Thank you for telling me about Elena. This post is much of my interest. Italy and Books <3 Btw Decameron is a great book..
Yes, me too!!
Another incredibly informative blog Rick…thanks! We rented an apartment to the right of the Piazza Santa Maria Novella for a few days, have been in Florence on a number of visits and now know that there is not a hope in hell of even scratching the surface. We wander around a lot between visits to sites which we love to do, go into shops and markets, eat, drink and watch the world go by. Yes, everyone is amazed by “David” and we were impressed too but for us the unfinished sculptures of Michelangelo in the Galleria were just amazing, just amazing! A day trip from Rome…they must have rocks in their little heads…we took a bus from Panzano (a short distance away) and there were only a few hours to do things, geesh! Enjoyed reading about your Sicilian summer!
Thanks Phyllis!! I, too, love the “prisoners” at the Accademia. Not as famous as David, but provides some insight into Michelangelo’s process. Ciao!
Great to discover your blog. I live in Tuscany, am a writer too and you may wish to follow my fun blog at http://www.junefinnigan.wordpress.com
Another good read by the “Maestro-in-waiting.” BRAVO!

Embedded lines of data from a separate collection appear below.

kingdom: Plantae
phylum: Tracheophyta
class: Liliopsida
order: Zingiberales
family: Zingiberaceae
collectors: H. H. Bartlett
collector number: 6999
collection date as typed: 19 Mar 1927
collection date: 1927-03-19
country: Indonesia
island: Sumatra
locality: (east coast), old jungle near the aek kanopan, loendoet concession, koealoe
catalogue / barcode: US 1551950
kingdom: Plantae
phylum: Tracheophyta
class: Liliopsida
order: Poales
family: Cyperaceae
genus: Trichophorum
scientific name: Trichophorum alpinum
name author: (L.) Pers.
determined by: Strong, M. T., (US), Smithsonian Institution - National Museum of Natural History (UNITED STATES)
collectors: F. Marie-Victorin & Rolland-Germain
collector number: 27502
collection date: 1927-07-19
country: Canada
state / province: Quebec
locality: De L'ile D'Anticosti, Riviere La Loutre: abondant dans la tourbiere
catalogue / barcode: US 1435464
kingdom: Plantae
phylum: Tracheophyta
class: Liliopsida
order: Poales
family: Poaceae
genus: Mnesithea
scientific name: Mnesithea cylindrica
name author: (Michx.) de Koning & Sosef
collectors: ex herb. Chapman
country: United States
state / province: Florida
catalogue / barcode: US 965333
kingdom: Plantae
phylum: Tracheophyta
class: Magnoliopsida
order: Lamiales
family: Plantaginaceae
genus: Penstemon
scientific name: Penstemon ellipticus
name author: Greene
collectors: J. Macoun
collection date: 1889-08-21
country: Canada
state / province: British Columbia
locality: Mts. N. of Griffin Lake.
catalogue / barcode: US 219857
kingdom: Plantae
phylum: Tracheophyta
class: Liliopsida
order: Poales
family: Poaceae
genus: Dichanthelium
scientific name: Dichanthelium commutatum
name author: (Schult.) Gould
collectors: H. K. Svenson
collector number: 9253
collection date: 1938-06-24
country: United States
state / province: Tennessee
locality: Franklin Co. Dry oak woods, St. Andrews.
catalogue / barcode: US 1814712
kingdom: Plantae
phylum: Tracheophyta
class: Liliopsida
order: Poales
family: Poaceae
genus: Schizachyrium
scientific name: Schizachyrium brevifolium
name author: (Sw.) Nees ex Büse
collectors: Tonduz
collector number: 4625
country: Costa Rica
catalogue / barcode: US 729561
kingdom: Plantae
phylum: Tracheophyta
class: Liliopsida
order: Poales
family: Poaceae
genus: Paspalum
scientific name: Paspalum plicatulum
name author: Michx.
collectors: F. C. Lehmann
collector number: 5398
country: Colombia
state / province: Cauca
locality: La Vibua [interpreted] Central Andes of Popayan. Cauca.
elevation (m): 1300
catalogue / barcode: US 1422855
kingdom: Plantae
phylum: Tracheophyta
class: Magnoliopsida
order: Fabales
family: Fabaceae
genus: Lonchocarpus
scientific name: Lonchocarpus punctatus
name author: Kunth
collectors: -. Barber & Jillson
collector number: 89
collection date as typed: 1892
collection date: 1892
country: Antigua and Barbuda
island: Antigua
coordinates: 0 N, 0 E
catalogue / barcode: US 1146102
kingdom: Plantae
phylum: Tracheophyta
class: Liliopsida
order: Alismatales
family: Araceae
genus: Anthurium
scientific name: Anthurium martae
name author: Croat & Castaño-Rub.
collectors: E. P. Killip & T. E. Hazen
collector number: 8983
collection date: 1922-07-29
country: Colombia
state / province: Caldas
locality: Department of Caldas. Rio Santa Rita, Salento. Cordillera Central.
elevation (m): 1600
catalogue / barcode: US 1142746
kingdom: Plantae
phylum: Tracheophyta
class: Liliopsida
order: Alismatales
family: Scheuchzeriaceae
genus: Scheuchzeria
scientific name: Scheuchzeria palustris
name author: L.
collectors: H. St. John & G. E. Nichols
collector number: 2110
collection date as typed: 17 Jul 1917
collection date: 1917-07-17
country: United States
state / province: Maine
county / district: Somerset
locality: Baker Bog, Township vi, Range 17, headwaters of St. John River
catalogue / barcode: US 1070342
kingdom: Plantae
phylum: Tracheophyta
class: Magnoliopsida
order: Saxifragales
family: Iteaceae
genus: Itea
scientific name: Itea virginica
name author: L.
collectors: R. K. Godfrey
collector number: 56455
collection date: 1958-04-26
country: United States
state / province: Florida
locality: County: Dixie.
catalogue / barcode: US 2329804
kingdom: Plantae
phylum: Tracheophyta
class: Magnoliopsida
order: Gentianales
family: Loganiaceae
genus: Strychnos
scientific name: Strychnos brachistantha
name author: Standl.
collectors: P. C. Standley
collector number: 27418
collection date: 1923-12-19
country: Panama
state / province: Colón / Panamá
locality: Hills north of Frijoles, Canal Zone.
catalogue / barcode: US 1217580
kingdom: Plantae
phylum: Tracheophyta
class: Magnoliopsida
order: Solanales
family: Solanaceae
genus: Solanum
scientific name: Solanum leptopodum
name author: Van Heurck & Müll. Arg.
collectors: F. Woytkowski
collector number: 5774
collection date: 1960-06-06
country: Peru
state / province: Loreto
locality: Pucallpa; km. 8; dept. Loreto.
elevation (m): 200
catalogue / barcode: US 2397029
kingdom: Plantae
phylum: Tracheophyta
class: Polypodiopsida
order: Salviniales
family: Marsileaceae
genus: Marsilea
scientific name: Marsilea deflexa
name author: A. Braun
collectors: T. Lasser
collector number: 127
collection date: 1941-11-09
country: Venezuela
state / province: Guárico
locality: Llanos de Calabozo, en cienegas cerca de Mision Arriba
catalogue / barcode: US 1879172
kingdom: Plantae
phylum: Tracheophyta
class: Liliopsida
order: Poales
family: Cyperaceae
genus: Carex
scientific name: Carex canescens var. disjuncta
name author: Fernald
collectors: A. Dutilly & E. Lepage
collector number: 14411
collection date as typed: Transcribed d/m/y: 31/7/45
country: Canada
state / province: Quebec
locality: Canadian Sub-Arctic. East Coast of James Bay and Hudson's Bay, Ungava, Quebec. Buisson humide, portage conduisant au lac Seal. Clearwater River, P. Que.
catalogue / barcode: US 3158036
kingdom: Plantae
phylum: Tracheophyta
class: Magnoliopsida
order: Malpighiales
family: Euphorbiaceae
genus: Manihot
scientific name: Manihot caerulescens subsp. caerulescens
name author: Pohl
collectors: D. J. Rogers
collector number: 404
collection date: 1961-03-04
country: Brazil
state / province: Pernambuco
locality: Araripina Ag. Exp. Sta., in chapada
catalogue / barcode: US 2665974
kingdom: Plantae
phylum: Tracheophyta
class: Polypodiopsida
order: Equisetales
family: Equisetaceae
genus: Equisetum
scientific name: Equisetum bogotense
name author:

Again a post I could relate to at least in part and enjoy in whole! I have done the Dante tour with another tour company and thoroughly enjoyed it. And I have to brag just a bit. I also have read and enjoyed “The Divine Comedy.” And my English teacher breakfast friends even said “Why?” I guess because I wanted to and could. Used a gift card to buy the John Ciardi translation with almost more notes than poetry. But reading a couple of cantos a day and all their notes for me was fun though it certainly took a while. Ah retirement time!
The tour took in church, museum and a couple of other sites. We then, 4 of us, had hot chocolate and took turns reading aloud (in English) the Paolo and Francesca canto. (I hope I got the names right). We finished the tour watching Robert Begnini (sp?) read that canto on the guide’s iPad.
Of course, once again, thanks to you I have had to add another possible tour site to my list of Florence Favorites to check out.
Wow, that’s GREAT, Joan! Yes, you got the names right, and yes, the Benigni DVDs are great for capturing the emotion of the poem, even if your 15th century Italian isn’t perfect. I applaud you because it’s a lot of work to read the entire poem, even in translation. At the university, we spent an entire semester under the guidance of a professor to dissect it, and still left A LOT untouched. Brava!!
Great post as usual, having my coffee and drooling! My daughter studied in Florence for one year in 1989 we rented an apartment and I quit my job and stayed for three months, it was much different then, no computers or I phones etc I am so glad I got to experience the Florence of that era we still return but it is so different.
Thanks for sharing
Thanks for stopping by, Maxine!
Yet another great post Rick, well done! I just wish I had found/known of your blog prior to my two week visit to Italy in April. A return is a must, and sooner rather than later!
Thanks so much, Tony! I hope you make it back to Italia soon!